§ **Assignment**:
From the first line of the entries below through the line holding "I stumble upon", write out every line exactly, please, and leave out the pictures.

§ **Recorded data**:
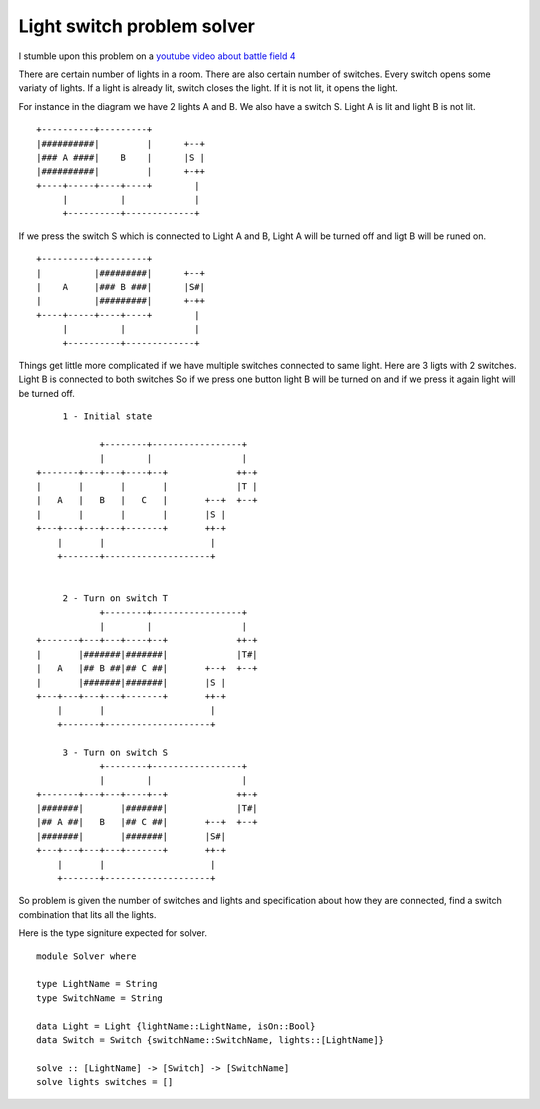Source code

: Light switch problem solver
===========================

I stumble upon this problem on a `youtube video about battle field 4`_

There are certain number of lights in a room. There are also certain number of switches. Every switch opens some variaty of lights. If a light is already lit, switch closes the light. If it is not lit, it opens the light.

For instance in the diagram we have 2 lights A and B. We also have a switch S. Light A is lit and light B is not lit.

::

        +----------+---------+
        |##########|         |      +--+
        |### A ####|    B    |      |S |
        |##########|         |      +-++
        +----+-----+----+----+        |
             |          |             |
             +----------+-------------+

If we press the switch S which is connected to Light A and B, Light A will be turned off and ligt B will be runed on.

::

        +----------+---------+
        |          |#########|      +--+
        |    A     |### B ###|      |S#|
        |          |#########|      +-++
        +----+-----+----+----+        |
             |          |             |
             +----------+-------------+


Things get little more complicated if we have multiple switches connected to same light. Here are 3 ligts with 2 switches. Light B is connected to both switches So if we press one button light B will be turned on and if we press it again light will be turned off.


::

           1 - Initial state

                  +--------+-----------------+
                  |        |                 |
      +-------+---+---+----+--+             ++-+
      |       |       |       |             |T |
      |   A   |   B   |   C   |       +--+  +--+
      |       |       |       |       |S |
      +---+---+---+---+-------+       ++-+
          |       |                    |
          +-------+--------------------+


           2 - Turn on switch T
                  +--------+-----------------+
                  |        |                 |
      +-------+---+---+----+--+             ++-+
      |       |#######|#######|             |T#|
      |   A   |## B ##|## C ##|       +--+  +--+
      |       |#######|#######|       |S |
      +---+---+---+---+-------+       ++-+
          |       |                    |
          +-------+--------------------+

           3 - Turn on switch S
                  +--------+-----------------+
                  |        |                 |
      +-------+---+---+----+--+             ++-+
      |#######|       |#######|             |T#|
      |## A ##|   B   |## C ##|       +--+  +--+
      |#######|       |#######|       |S#|
      +---+---+---+---+-------+       ++-+
          |       |                    |
          +-------+--------------------+


So problem is given the number of switches and lights and specification about how they are connected, find a switch combination that lits all the lights.

Here is the type signiture expected for solver.

::

    module Solver where

    type LightName = String
    type SwitchName = String

    data Light = Light {lightName::LightName, isOn::Bool}
    data Switch = Switch {switchName::SwitchName, lights::[LightName]}

    solve :: [LightName] -> [Switch] -> [SwitchName]
    solve lights switches = []






.. _youtube video about battle field 4: https://www.youtube.com/watch?v=JuuzmOXL1bc&feature=youtu.be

§ **Response**:
Source code

: Light switch problem solver
===========================

I stumble upon this problem on a `youtube video about battle field 4`_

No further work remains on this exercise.